▶ _Your goal_
A word-for-word copy of the records below is needed, without the images.

..........

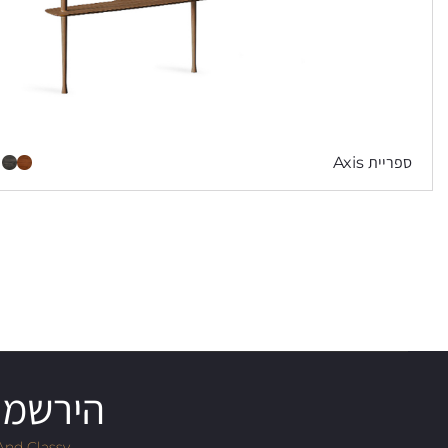
ספריית Axis
הירשמו 
And Classy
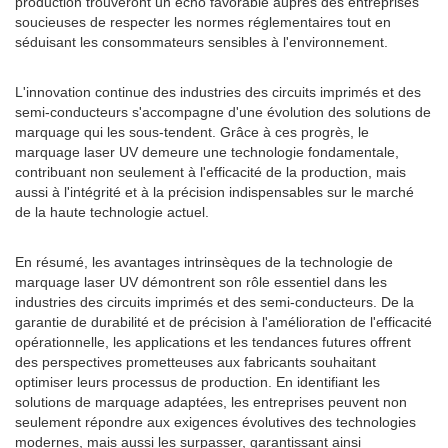
production trouveront un écho favorable auprès des entreprises
soucieuses de respecter les normes réglementaires tout en
séduisant les consommateurs sensibles à l'environnement.
L'innovation continue des industries des circuits imprimés et des
semi-conducteurs s'accompagne d'une évolution des solutions de
marquage qui les sous-tendent. Grâce à ces progrès, le
marquage laser UV demeure une technologie fondamentale,
contribuant non seulement à l'efficacité de la production, mais
aussi à l'intégrité et à la précision indispensables sur le marché
de la haute technologie actuel.
En résumé, les avantages intrinsèques de la technologie de
marquage laser UV démontrent son rôle essentiel dans les
industries des circuits imprimés et des semi-conducteurs. De la
garantie de durabilité et de précision à l'amélioration de l'efficacité
opérationnelle, les applications et les tendances futures offrent
des perspectives prometteuses aux fabricants souhaitant
optimiser leurs processus de production. En identifiant les
solutions de marquage adaptées, les entreprises peuvent non
seulement répondre aux exigences évolutives des technologies
modernes, mais aussi les surpasser, garantissant ainsi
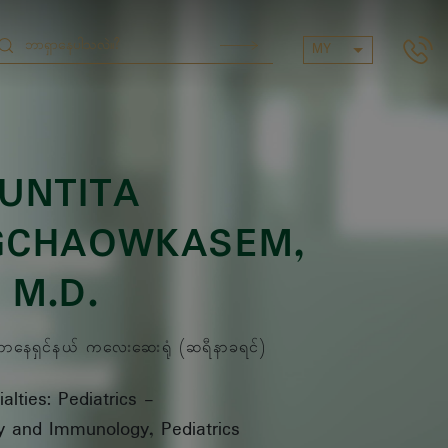
MY
UNTITA
GCHAOWKASEM
,
M.D.
ေရှင်နယ် ကလေးဆေးရုံ (ဆရီနာခရင်)
alties: Pediatrics
-
gy and Immunology, Pediatrics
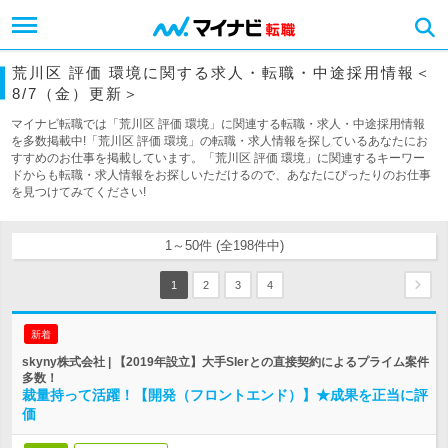
荒川区 評価 環境に関する求人・転職・中途採用情報＜
8/7（金）更新＞
マイナビ転職では「荒川区 評価 環境」に関連する転職・求人・中途採用情報
を多数掲載中!「荒川区 評価 環境」の転職・求人情報を探しているあなたにお
すすめのお仕事を掲載しています。「荒川区 評価 環境」に関連するキーワー
ドからも転職・求人情報をお探しいただけるので、あなたにぴったりのお仕事
を見つけてみてください!
1～50件 (全198件中)
1
2
3
4
新着
skyny株式会社 | 【2019年設立】大手SIerとの直接契約によるプライム案件
多数！
裁量持って活躍！【開発（フロントエンド）】★成果を正当に評
価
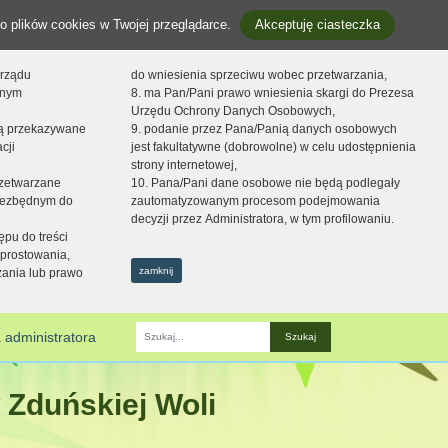
o plików cookies w Twojej przeglądarce.
Akceptuję ciasteczka
orządu
do wniesienia sprzeciwu wobec przetwarzania,
onym
8. ma Pan/Pani prawo wniesienia skargi do Prezesa
Urzędu Ochrony Danych Osobowych,
dą przekazywane
9. podanie przez Pana/Panią danych osobowych
cji
jest fakultatywne (dobrowolne) w celu udostępnienia
strony internetowej,
zetwarzane
10. Pana/Pani dane osobowe nie będą podlegały
niezbędnym do
zautomatyzowanym procesom podejmowania
decyzji przez Administratora, w tym profilowaniu.
ępu do treści
prostowania,
zamknij
zania lub prawo
 administratora
Fraza
 Zduńskiej Woli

..........

▶ _Response_
ספריית Axis
הירשמו 
And Classy
production trouveront un écho favorable auprès des entreprises
soucieuses de respecter les normes réglementaires tout en
séduisant les consommateurs sensibles à l'environnement.
L'innovation continue des industries des circuits imprimés et des
semi-conducteurs s'accompagne d'une évolution des solutions de
marquage qui les sous-tendent. Grâce à ces progrès, le
marquage laser UV demeure une technologie fondamentale,
contribuant non seulement à l'efficacité de la production, mais
aussi à l'intégrité et à la précision indispensables sur le marché
de la haute technologie actuel.
En résumé, les avantages intrinsèques de la technologie de
marquage laser UV démontrent son rôle essentiel dans les
industries des circuits imprimés et des semi-conducteurs. De la
garantie de durabilité et de précision à l'amélioration de l'efficacité
opérationnelle, les applications et les tendances futures offrent
des perspectives prometteuses aux fabricants souhaitant
optimiser leurs processus de production. En identifiant les
solutions de marquage adaptées, les entreprises peuvent non
seulement répondre aux exigences évolutives des technologies
modernes, mais aussi les surpasser, garantissant ainsi
MY
UNTITA
GCHAOWKASEM
,
M.D.
ေရှင်နယ် ကလေးဆေးရုံ (ဆရီနာခရင်)
alties: Pediatrics
-
gy and Immunology, Pediatrics
荒川区 評価 環境に関する求人・転職・中途採用情報＜
8/7（金）更新＞
マイナビ転職では「荒川区 評価 環境」に関連する転職・求人・中途採用情報
を多数掲載中!「荒川区 評価 環境」の転職・求人情報を探しているあなたにお
すすめのお仕事を掲載しています。「荒川区 評価 環境」に関連するキーワー
ドからも転職・求人情報をお探しいただけるので、あなたにぴったりのお仕事
を見つけてみてください!
1～50件 (全198件中)
1
2
3
4
新着
skyny株式会社 | 【2019年設立】大手SIerとの直接契約によるプライム案件
多数！
裁量持って活躍！【開発（フロントエンド）】★成果を正当に評
価
o plików cookies w Twojej przeglądarce.
Akceptuję ciasteczka
orządu
do wniesienia sprzeciwu wobec przetwarzania,
onym
8. ma Pan/Pani prawo wniesienia skargi do Prezesa
Urzędu Ochrony Danych Osobowych,
dą przekazywane
9. podanie przez Pana/Panią danych osobowych
cji
jest fakultatywne (dobrowolne) w celu udostępnienia
strony internetowej,
zetwarzane
10. Pana/Pani dane osobowe nie będą podlegały
niezbędnym do
zautomatyzowanym procesom podejmowania
decyzji przez Administratora, w tym profilowaniu.
ępu do treści
prostowania,
zamknij
zania lub prawo
 administratora
Fraza
 Zduńskiej Woli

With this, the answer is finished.